Good product design communicates the user how the product is intended be operated. At least it was the case for yesterday.
Imagine making a piece of toast in the morning. A good toaster design allows You, the user to understand the mechanical function of the handle to be dragged to the bottom triggering the heating process and countdown timer.
Imagine making a piece of toast in 10 years from now in the morning. You wake up and put on your casual Augmented Reality glasses.
Something has changed. The good toaster design has now shifted to a toaster without handles and buttons. You bought it 4 years ago, because it looked very cleaned up.
Instead of having a mechanical handle to drag down, you now just have to insert a piece of toast and point a finger on an invisible toasting grade, explaining how well your toast should be toasted, with a free mid-air gesture.
Virtual toaster interaction is undoubtedly a possible future scenario, although it will assumably be even more awesome than we can think of right now.
Toasters without buttons symbolize a forthcoming paradigm shift in how products communicate on different layers, one being a digital-virtual layer, invisible to the analog point of view.
There’s an economical force to support the assumption that toasters without buttons could be a product of tomorrow:
If a universal interface with remote access to every surrounding device is systematically cheaper to build, scale and maintain, compared to an integrated interface on every surrounding device, then creating an interaction system to operate environments centrally from the origin of the human becomes the more feasible option, forcing it into existence. Let’s elaborate:
Estimation of connected devices varies by publication, 11B median population estimated by Hans Rosling
Today as of 2019, there are already 3.3 devices connected to the internet for every living individual on the planet. In 2025 there will be 9.4 and by the time earths population hit’s (hopefully) a stable population of around 11B people, there could be thousands if not millions of connected devices for every living individual.
The result? Not exactly a scenario where every device has it’s own buttons and displays…
We can all come up with places where 100s of people have to interact with one same piece of equipment on a daily basis, for example a restroom sink in a busy airport.
Then there are places like an office kitchen where a team of 20 people shares a microwave, coffee machine and dishwasher.
Then there are workplaces like on a factory shop floor where a team of people operates different machinery and equipment.
And there are already places like factories with robotic automation or automated server farms where human presence only happens in unplanned situations.

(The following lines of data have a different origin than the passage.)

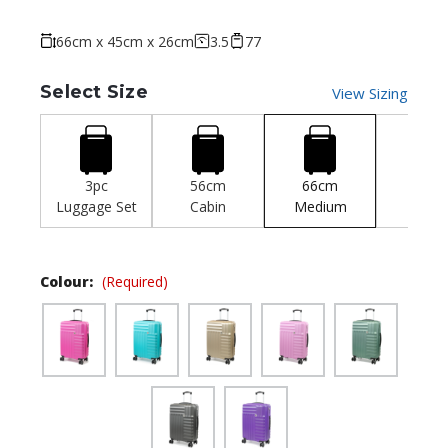
66cm x 45cm x 26cm
3.5
77
Select Size
View Sizing
3pc
56cm
66cm
77c
Luggage Set
Cabin
Medium
Larg
Colour:
(Required)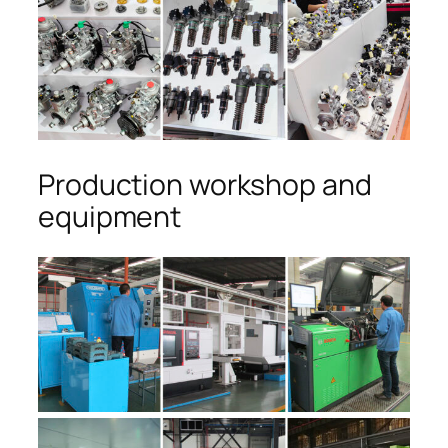
Production workshop and
equipment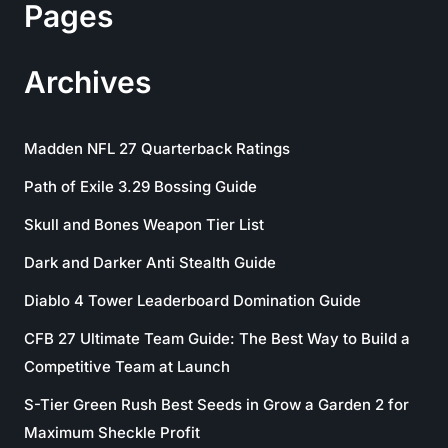
Pages
Archives
Madden NFL 27 Quarterback Ratings
Path of Exile 3.29 Bossing Guide
Skull and Bones Weapon Tier List
Dark and Darker Anti Stealth Guide
Diablo 4 Tower Leaderboard Domination Guide
CFB 27 Ultimate Team Guide: The Best Way to Build a
Competitive Team at Launch
S-Tier Green Rush Best Seeds in Grow a Garden 2 for
Maximum Sheckle Profit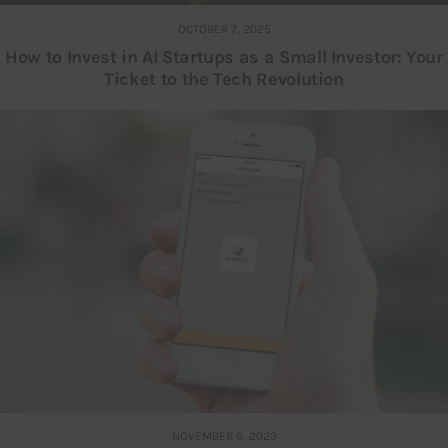
OCTOBER 7, 2025
How to Invest in AI Startups as a Small Investor: Your
Ticket to the Tech Revolution
NOVEMBER 6, 2023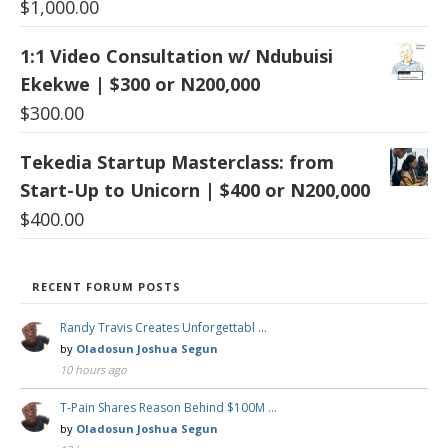
$
1,000.00
1:1 Video Consultation w/ Ndubuisi
Ekekwe | $300 or N200,000
$
300.00
Tekedia Startup Masterclass: from
Start-Up to Unicorn | $400 or N200,000
$
400.00
RECENT FORUM POSTS
Randy Travis Creates Unforgettabl …
by
Oladosun Joshua Segun
10 hours ago
T-Pain Shares Reason Behind $100M …
by
Oladosun Joshua Segun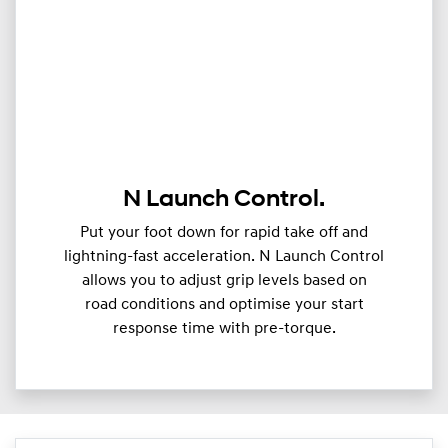
N Launch Control.
Put your foot down for rapid take off and
lightning-fast acceleration. N Launch Control
allows you to adjust grip levels based on
road conditions and optimise your start
response time with pre-torque.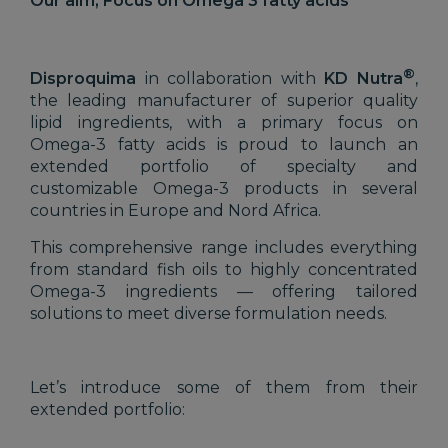
Our aim, Focus on Omega 3 fatty acids
®
Disproquima
in collaboration with
KD Nutra
,
the leading manufacturer of superior quality
lipid ingredients, with a primary focus on
Omega-3 fatty acids is proud to launch an
extended portfolio of specialty and
customizable Omega-3 products in several
countries in Europe and Nord Africa.
This comprehensive range includes everything
from standard fish oils to highly concentrated
Omega-3 ingredients — offering tailored
solutions to meet diverse formulation needs.
Let’s introduce some of them from their
extended portfolio: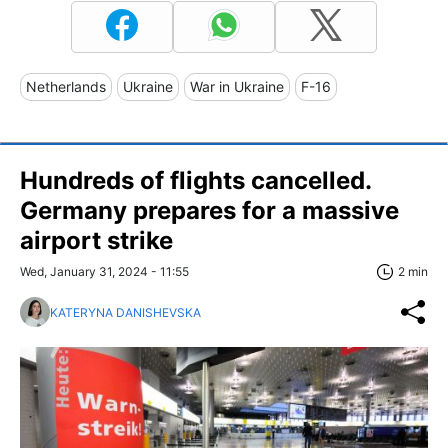
Netherlands
Ukraine
War in Ukraine
F-16
Hundreds of flights cancelled.
Germany prepares for a massive
airport strike
Wed, January 31, 2024 - 11:55
2 min
KATERYNA DANISHEVSKA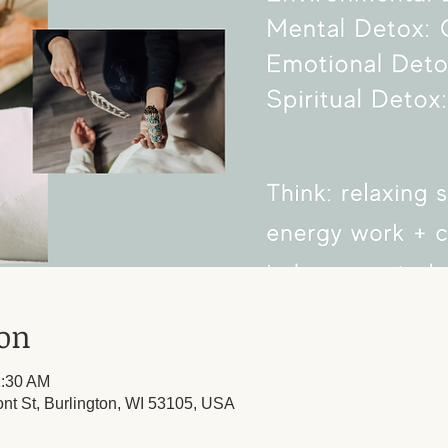
ion
1:30 AM
ont St, Burlington, WI 53105, USA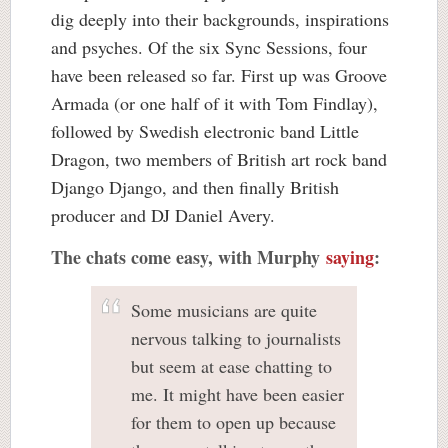
dig deeply into their backgrounds, inspirations
and psyches. Of the six Sync Sessions, four
have been released so far. First up was Groove
Armada (or one half of it with Tom Findlay),
followed by Swedish electronic band Little
Dragon, two members of British art rock band
Django Django, and then finally British
producer and DJ Daniel Avery.
The chats come easy, with Murphy
saying
:
Some musicians are quite
nervous talking to journalists
but seem at ease chatting to
me. It might have been easier
for them to open up because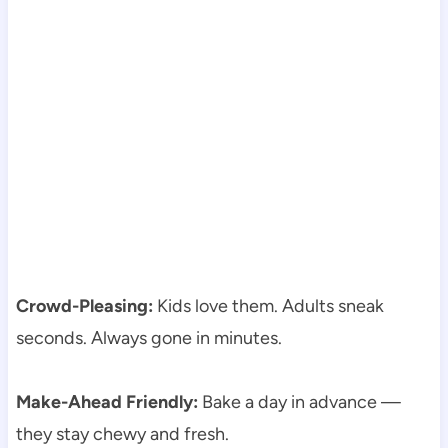
Crowd-Pleasing:
Kids love them. Adults sneak
seconds. Always gone in minutes.
Make-Ahead Friendly:
Bake a day in advance —
they stay chewy and fresh.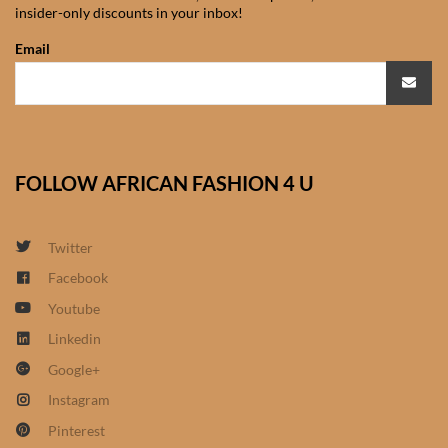
insider-only discounts in your inbox!
African Sweatshirts for Boys
& Girls
Email
African fabrics
African Textiles
FOLLOW AFRICAN FASHION 4 U
African fashion Accessories
Twitter
African Umbrellas
Facebook
Youtube
African design Mobile Phone
and ipad Covers
Linkedin
Google+
African Hair & Beauty
Instagram
Pinterest
African Hair & Body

The more our environment tends to become the robotic automated factory, the less it makes sense to have fully-evolved built-in interfaces into devices and the more leverage for every system that allows man to channel as many possible connected entities.
A mobile phone already enables access to millions of knowledge machines through symbolic search in a brink of seconds.
A computer in a control room allows control of any requested connected device information with full optimization for stationary work.
From a human user perspective what matters is being able to operate millions of machines in the right way, having the right tool at hand at the right time – these tools, interfaces will have to adapt to us to make interaction and lives more effective, simple and comfortable.
Head-worn wearables as interfaces to control connected machines are already on the rise, but there’s no causal connection to be able to claim an augmented reality head-mounted display would become the major universal interface.
Interfaces are literally the bottleneck between man machine communication and they will become exponentially more important to be effective
In a certain sense current technological devices already have universal interface capabilities, yet they are being pressured by a 1000x leverage for optimization which will inevitably introduce us to designs with adaption potential to fit in „the right time, the right way, the right place“.
And in this window of "pressure" it is up to us creators of these new computer systems to further understand human capabilities and match them with the true properties of concepts of head-worn wearables, spatial computing and multi-modal interfaces. As a result technology interaction will become more productive and humane, thus effecting every aspect of our lives.